- _JOB ITEM_
Transcribe the data that follows without changing a word, and omit the pictures.

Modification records
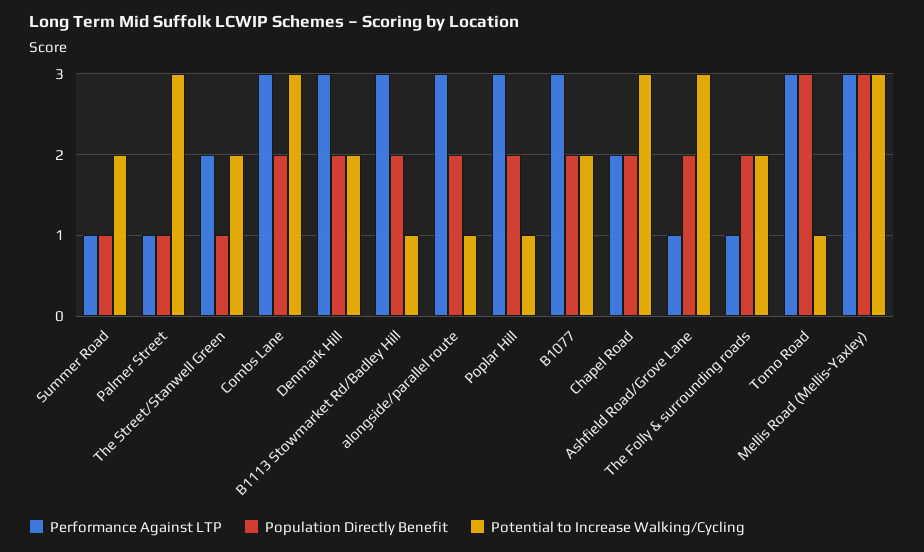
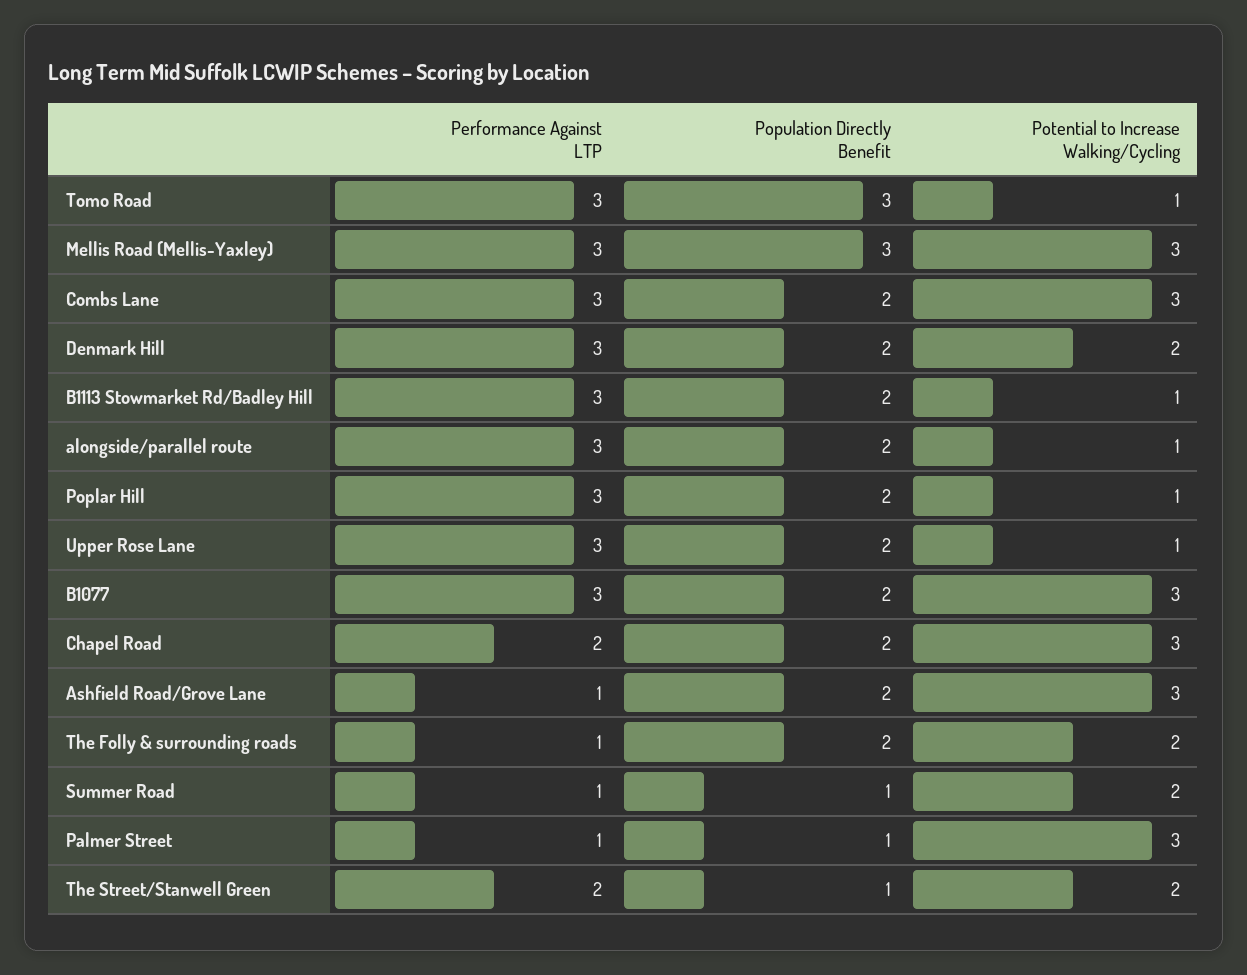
  {
    "Performance Against LTP": {
      "Summer Road": 1,
      "Palmer Street": 1,
      "The Street/Stanwell Green": 2,
      "Combs Lane": 3,
      "Denmark Hill": 3,
      "B1113 Stowmarket Rd/Badley Hill": 3,
      "alongside/parallel route": 3,
      "Poplar Hill": 3,
      "B1077": 3,
      "Chapel Road": 2,
      "Ashfield Road/Grove Lane": 1,
      "The Folly & surrounding roads": 1,
      "Tomo Road": 3,
-     "Mellis Road (Mellis-Yaxley)": 3
+     "Mellis Road (Mellis-Yaxley)": 3,
+     "Upper Rose Lane": 3
    },
    "Population Directly Benefit": {
      "Summer Road": 1,
      "Palmer Street": 1,
      "The Street/Stanwell Green": 1,
      "Combs Lane": 2,
      "Denmark Hill": 2,
      "B1113 Stowmarket Rd/Badley Hill": 2,
      "alongside/parallel route": 2,
      "Poplar Hill": 2,
      "B1077": 2,
      "Chapel Road": 2,
      "Ashfield Road/Grove Lane": 2,
      "The Folly & surrounding roads": 2,
      "Tomo Road": 3,
-     "Mellis Road (Mellis-Yaxley)": 3
+     "Mellis Road (Mellis-Yaxley)": 3,
+     "Upper Rose Lane": 2
    },
    "Potential to Increase Walking/Cycling": {
      "Summer Road": 2,
      "Palmer Street": 3,
      "The Street/Stanwell Green": 2,
      "Combs Lane": 3,
      "Denmark Hill": 2,
      "B1113 Stowmarket Rd/Badley Hill": 1,
      "alongside/parallel route": 1,
      "Poplar Hill": 1,
-     "B1077": 2,
+     "B1077": 3,
      "Chapel Road": 3,
      "Ashfield Road/Grove Lane": 3,
      "The Folly & surrounding roads": 2,
      "Tomo Road": 1,
-     "Mellis Road (Mellis-Yaxley)": 3
+     "Mellis Road (Mellis-Yaxley)": 3,
+     "Upper Rose Lane": 1
    }
  }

- _OUTPUT FOR THIS EXERCISE_
  {
    "Performance Against LTP": {
      "Summer Road": 1,
      "Palmer Street": 1,
      "The Street/Stanwell Green": 2,
      "Combs Lane": 3,
      "Denmark Hill": 3,
      "B1113 Stowmarket Rd/Badley Hill": 3,
      "alongside/parallel route": 3,
      "Poplar Hill": 3,
      "B1077": 3,
      "Chapel Road": 2,
      "Ashfield Road/Grove Lane": 1,
      "The Folly & surrounding roads": 1,
      "Tomo Road": 3,
-     "Mellis Road (Mellis-Yaxley)": 3
+     "Mellis Road (Mellis-Yaxley)": 3,
+     "Upper Rose Lane": 3
    },
    "Population Directly Benefit": {
      "Summer Road": 1,
      "Palmer Street": 1,
      "The Street/Stanwell Green": 1,
      "Combs Lane": 2,
      "Denmark Hill": 2,
      "B1113 Stowmarket Rd/Badley Hill": 2,
      "alongside/parallel route": 2,
      "Poplar Hill": 2,
      "B1077": 2,
      "Chapel Road": 2,
      "Ashfield Road/Grove Lane": 2,
      "The Folly & surrounding roads": 2,
      "Tomo Road": 3,
-     "Mellis Road (Mellis-Yaxley)": 3
+     "Mellis Road (Mellis-Yaxley)": 3,
+     "Upper Rose Lane": 2
    },
    "Potential to Increase Walking/Cycling": {
      "Summer Road": 2,
      "Palmer Street": 3,
      "The Street/Stanwell Green": 2,
      "Combs Lane": 3,
      "Denmark Hill": 2,
      "B1113 Stowmarket Rd/Badley Hill": 1,
      "alongside/parallel route": 1,
      "Poplar Hill": 1,
-     "B1077": 2,
+     "B1077": 3,
      "Chapel Road": 3,
      "Ashfield Road/Grove Lane": 3,
      "The Folly & surrounding roads": 2,
      "Tomo Road": 1,
-     "Mellis Road (Mellis-Yaxley)": 3
+     "Mellis Road (Mellis-Yaxley)": 3,
+     "Upper Rose Lane": 1
    }
  }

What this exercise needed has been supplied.